TASK PROMPT => Say how many lines of the records include the string "Left". Nothing else belongs in the answer.

DATA FOR THIS EXERCISE =>
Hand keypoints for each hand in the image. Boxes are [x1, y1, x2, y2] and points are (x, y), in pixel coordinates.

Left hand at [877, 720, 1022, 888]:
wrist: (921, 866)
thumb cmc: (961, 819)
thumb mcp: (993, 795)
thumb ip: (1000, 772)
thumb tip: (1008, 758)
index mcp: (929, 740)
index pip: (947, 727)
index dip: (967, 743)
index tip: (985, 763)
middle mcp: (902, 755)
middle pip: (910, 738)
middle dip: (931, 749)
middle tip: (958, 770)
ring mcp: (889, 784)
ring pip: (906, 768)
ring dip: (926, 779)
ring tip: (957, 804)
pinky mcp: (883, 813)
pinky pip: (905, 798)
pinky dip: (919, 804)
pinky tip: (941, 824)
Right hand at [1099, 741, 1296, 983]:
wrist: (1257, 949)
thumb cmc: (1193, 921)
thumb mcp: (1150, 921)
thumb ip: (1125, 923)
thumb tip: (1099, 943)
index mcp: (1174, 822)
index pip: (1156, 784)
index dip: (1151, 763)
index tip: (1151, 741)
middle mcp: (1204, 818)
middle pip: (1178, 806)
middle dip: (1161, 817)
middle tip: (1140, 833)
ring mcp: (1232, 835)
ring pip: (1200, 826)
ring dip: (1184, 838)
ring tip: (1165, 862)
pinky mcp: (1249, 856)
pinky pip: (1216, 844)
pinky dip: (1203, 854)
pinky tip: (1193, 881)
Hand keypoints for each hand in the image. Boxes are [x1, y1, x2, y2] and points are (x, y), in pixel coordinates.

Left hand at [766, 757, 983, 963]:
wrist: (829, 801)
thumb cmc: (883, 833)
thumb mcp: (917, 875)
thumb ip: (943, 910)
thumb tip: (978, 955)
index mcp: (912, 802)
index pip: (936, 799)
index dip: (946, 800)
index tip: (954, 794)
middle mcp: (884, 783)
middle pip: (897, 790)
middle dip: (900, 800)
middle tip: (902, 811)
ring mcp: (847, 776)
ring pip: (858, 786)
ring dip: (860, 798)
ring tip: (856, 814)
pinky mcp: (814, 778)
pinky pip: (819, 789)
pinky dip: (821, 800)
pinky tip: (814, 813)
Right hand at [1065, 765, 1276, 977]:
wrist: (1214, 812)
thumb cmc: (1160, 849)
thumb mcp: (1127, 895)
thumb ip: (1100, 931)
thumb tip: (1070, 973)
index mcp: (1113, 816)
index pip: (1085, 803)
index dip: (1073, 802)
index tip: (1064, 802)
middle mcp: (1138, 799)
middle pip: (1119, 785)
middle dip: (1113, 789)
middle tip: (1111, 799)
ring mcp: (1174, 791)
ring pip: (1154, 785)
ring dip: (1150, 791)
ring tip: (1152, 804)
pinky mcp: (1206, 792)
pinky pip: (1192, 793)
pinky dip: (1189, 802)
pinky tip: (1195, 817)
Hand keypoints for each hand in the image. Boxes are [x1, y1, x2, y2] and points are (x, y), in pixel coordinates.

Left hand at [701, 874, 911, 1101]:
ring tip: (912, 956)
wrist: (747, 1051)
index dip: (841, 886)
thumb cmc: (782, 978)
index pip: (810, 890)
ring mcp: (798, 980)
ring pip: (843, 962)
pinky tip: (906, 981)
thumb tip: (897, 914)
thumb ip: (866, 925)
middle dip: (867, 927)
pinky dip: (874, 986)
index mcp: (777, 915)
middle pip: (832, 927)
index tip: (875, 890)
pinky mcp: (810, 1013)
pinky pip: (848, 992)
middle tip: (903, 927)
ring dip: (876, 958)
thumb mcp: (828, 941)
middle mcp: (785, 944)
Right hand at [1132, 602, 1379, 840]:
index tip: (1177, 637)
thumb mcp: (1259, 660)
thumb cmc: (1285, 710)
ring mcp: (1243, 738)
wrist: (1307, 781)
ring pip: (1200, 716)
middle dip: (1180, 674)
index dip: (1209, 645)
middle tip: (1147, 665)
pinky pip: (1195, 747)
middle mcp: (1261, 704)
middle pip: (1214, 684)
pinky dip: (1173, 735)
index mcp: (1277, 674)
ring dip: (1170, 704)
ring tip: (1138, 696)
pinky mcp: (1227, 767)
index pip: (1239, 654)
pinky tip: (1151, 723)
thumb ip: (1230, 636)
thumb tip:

ANSWER FOR THE TASK => 3